两人一前一后上山。夏红尘人高腿长,又有武功底子,走在山径上毫不费力,后面的沈素心可就累惨了。
“等等。”他不行了。他干嘛走这么快呀?
前头夏红尘停下脚步,回头看了他一眼,冷冷地道:“你在后头慢慢走吧,我先走一步。”
“喂,你就这样丢下我……”
夏红尘恍若未闻,身形一晃,消失在他眼前。
“你好样的,这荒山野岭就将我一人丢下,我要是遇到豺狼虎豹给叼了去……”
嘴里不断叨念,念到自己寒毛直竖起来……
“哈哈……”壮胆的笑声有点抖。
不远处野狼的嚎声响起。
“夏红尘!”妈呀!
夏红尘顺着蜿蜒的山路而行,这个地方他只来过一次,愈是接近目的地,他的心就愈揪紧起来,脚步也变得沉重了。
他不知道他这样做到底对是不对?
“走开!”只听前头一个熟悉的女声虚弱地喊道。
是宁清!夏红尘心一凛,加快脚步向前。
山坡上一座小小的茅屋前院里,站了五六个大汉,其中一人衣饰华贵摇扇露出涎笑,一看就不是正经之人,正围着一个女子。但见那女子容貌姣美,穿着布衣衫裙,手持长剑站在门前,苍白的脸上现出一脸病容。

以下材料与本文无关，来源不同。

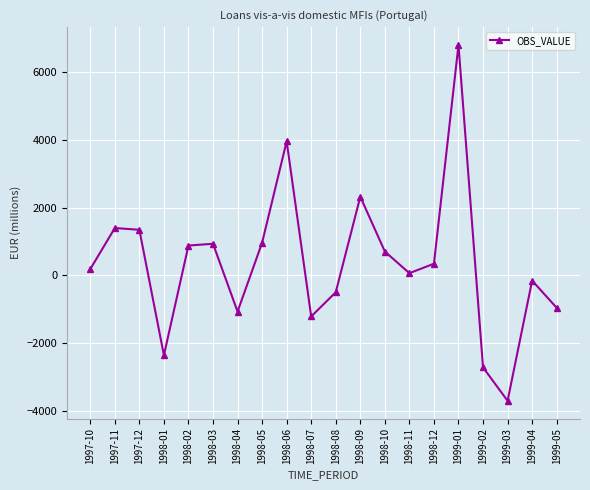

Count the number of values greater than 343.

10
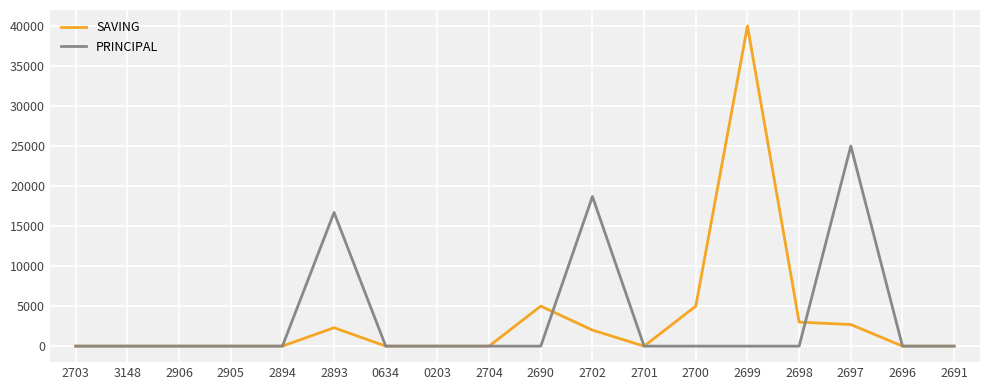

List the series in order of their peak value, lowest first.

PRINCIPAL, SAVING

“美人,你一个人冷清清孤伶伶待在这深山之中岂不寂寞?不如跟大少我享受荣华富贵,不是更妙?”笑嘻嘻的富家大少盯着即将到手的美人,心痒难搔啊!
顾宁清努力维持双脚站直,她大病未愈,神智还不甚清楚,勉力集中着精神,怒斥道:“无耻!”手中剑先发制人,抢先出招。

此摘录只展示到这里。